• [Extracted entries]:
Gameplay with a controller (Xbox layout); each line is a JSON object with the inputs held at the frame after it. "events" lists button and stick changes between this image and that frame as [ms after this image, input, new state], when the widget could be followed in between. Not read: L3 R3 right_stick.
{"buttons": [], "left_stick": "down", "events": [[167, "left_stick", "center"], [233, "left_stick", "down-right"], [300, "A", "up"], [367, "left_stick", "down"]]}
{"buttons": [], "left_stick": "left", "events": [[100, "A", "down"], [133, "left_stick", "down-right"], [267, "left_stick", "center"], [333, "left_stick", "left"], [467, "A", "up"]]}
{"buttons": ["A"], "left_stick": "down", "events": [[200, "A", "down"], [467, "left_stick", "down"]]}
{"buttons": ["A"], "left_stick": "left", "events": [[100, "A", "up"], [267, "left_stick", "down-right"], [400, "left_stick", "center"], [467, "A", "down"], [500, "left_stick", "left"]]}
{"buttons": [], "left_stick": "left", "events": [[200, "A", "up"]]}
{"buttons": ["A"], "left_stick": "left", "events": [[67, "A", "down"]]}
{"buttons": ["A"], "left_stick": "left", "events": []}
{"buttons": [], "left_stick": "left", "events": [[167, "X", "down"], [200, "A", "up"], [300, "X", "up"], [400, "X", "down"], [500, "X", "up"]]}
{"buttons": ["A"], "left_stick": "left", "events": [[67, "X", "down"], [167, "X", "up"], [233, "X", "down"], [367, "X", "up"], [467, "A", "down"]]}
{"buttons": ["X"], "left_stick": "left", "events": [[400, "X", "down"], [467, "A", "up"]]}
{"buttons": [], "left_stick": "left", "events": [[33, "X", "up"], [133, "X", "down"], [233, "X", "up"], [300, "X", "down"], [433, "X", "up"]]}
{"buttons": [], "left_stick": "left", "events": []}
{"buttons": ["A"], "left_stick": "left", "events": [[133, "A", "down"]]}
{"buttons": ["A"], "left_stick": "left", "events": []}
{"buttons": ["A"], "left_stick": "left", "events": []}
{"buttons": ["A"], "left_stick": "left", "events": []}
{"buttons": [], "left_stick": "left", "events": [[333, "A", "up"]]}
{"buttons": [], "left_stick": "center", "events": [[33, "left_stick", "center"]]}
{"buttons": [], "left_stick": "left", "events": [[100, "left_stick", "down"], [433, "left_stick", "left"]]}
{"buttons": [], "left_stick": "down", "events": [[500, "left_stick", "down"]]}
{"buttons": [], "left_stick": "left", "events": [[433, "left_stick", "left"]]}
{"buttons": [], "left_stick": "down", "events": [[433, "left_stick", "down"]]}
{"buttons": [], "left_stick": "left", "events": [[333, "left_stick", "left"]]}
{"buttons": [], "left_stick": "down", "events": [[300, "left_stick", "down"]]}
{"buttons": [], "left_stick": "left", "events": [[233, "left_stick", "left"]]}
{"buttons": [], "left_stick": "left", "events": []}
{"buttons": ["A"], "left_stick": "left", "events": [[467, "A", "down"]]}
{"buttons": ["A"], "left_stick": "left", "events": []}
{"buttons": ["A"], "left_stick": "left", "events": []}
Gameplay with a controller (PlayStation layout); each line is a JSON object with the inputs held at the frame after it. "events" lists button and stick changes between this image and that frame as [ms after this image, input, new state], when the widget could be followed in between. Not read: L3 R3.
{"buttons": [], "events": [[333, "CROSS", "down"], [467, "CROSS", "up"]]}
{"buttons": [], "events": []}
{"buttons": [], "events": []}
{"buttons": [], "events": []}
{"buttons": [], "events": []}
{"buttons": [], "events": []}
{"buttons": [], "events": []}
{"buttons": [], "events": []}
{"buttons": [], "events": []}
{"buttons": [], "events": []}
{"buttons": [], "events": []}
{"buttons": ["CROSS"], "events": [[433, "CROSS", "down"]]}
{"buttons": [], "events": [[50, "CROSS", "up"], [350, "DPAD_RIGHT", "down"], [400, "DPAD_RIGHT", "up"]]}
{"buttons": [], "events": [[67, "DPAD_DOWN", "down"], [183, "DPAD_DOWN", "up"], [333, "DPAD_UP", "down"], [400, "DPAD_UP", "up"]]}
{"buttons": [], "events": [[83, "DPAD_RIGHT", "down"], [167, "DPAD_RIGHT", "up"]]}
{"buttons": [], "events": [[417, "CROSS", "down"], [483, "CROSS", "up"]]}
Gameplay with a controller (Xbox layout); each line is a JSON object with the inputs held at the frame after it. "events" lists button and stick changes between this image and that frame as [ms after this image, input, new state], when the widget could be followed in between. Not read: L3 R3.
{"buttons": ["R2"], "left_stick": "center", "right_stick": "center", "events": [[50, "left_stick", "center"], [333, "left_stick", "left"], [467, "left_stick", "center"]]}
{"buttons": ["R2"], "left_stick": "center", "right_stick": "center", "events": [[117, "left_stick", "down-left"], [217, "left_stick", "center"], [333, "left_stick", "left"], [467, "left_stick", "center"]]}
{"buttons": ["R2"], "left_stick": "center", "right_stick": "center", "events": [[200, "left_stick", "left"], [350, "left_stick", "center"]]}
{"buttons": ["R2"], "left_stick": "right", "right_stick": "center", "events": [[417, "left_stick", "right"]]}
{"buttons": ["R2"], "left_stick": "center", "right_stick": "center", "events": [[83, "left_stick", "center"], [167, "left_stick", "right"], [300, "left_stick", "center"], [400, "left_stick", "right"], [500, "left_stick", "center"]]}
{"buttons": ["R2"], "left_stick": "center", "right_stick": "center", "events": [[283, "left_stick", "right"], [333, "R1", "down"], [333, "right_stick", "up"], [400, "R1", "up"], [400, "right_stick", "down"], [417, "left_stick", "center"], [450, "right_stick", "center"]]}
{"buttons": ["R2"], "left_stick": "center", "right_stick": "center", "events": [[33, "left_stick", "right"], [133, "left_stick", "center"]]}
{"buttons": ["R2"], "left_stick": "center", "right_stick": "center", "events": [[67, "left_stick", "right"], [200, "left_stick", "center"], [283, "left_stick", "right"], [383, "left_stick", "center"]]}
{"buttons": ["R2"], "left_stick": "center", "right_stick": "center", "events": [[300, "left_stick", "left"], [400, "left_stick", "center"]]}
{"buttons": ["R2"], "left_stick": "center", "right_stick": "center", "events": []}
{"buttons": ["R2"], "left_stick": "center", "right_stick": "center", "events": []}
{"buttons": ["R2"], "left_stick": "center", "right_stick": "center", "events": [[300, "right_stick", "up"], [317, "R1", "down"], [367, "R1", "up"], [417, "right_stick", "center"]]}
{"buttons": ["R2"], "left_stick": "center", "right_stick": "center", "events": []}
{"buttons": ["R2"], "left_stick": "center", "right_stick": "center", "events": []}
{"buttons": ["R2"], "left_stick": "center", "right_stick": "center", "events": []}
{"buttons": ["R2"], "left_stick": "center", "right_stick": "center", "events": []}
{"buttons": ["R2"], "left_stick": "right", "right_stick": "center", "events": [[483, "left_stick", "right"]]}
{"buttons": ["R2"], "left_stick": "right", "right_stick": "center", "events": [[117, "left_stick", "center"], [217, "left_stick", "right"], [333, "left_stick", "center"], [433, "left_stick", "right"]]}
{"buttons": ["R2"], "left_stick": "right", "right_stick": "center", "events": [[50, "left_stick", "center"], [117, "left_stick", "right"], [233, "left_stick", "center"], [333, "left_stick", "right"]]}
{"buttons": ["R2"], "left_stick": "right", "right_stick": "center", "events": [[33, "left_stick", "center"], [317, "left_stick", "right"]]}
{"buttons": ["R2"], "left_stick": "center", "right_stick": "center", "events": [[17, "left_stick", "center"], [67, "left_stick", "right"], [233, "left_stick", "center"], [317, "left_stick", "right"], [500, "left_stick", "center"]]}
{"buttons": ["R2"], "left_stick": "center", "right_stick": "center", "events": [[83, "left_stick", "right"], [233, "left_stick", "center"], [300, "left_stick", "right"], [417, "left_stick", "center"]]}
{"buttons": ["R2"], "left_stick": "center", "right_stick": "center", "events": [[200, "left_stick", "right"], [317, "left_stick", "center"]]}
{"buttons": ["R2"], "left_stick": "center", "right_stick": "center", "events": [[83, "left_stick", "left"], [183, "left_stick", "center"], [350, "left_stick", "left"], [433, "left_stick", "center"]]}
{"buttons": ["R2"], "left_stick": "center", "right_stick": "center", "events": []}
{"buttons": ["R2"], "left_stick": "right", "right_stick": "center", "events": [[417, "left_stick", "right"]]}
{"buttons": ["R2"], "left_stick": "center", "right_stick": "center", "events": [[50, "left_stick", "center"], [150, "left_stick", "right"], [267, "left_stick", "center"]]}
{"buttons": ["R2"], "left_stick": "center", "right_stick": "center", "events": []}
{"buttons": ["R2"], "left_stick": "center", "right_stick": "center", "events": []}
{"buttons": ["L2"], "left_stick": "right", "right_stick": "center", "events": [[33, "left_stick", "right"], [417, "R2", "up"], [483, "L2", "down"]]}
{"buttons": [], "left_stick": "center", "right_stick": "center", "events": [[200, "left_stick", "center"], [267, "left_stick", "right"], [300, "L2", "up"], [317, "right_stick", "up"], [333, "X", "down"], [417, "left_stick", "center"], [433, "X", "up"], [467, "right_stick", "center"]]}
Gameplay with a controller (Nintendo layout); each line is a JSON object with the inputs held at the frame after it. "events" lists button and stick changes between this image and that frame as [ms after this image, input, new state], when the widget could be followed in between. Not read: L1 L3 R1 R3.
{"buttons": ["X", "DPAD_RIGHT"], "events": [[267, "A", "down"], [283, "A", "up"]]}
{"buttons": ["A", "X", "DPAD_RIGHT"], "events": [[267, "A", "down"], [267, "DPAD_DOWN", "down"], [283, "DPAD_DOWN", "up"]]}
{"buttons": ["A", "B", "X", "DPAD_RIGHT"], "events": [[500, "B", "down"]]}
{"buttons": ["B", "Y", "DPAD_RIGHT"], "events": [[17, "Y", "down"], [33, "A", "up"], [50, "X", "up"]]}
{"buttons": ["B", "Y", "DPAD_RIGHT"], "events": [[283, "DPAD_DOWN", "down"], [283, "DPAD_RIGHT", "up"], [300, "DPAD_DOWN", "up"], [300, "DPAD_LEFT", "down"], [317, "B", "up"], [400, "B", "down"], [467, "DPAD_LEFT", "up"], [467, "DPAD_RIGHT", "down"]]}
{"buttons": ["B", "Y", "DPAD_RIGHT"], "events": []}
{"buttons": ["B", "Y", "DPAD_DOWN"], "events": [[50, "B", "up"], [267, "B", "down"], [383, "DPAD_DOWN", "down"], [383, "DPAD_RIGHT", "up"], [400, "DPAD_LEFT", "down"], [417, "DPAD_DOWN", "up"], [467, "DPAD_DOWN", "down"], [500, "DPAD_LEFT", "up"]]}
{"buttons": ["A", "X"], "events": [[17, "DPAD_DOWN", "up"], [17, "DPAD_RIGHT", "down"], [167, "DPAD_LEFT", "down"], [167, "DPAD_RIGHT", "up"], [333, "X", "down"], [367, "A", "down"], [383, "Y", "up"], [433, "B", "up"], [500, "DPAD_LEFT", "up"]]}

• [What is needed]: What is needed is a single number: how many lines of the data contain the word "CROSS".

• [Problem solution]: 4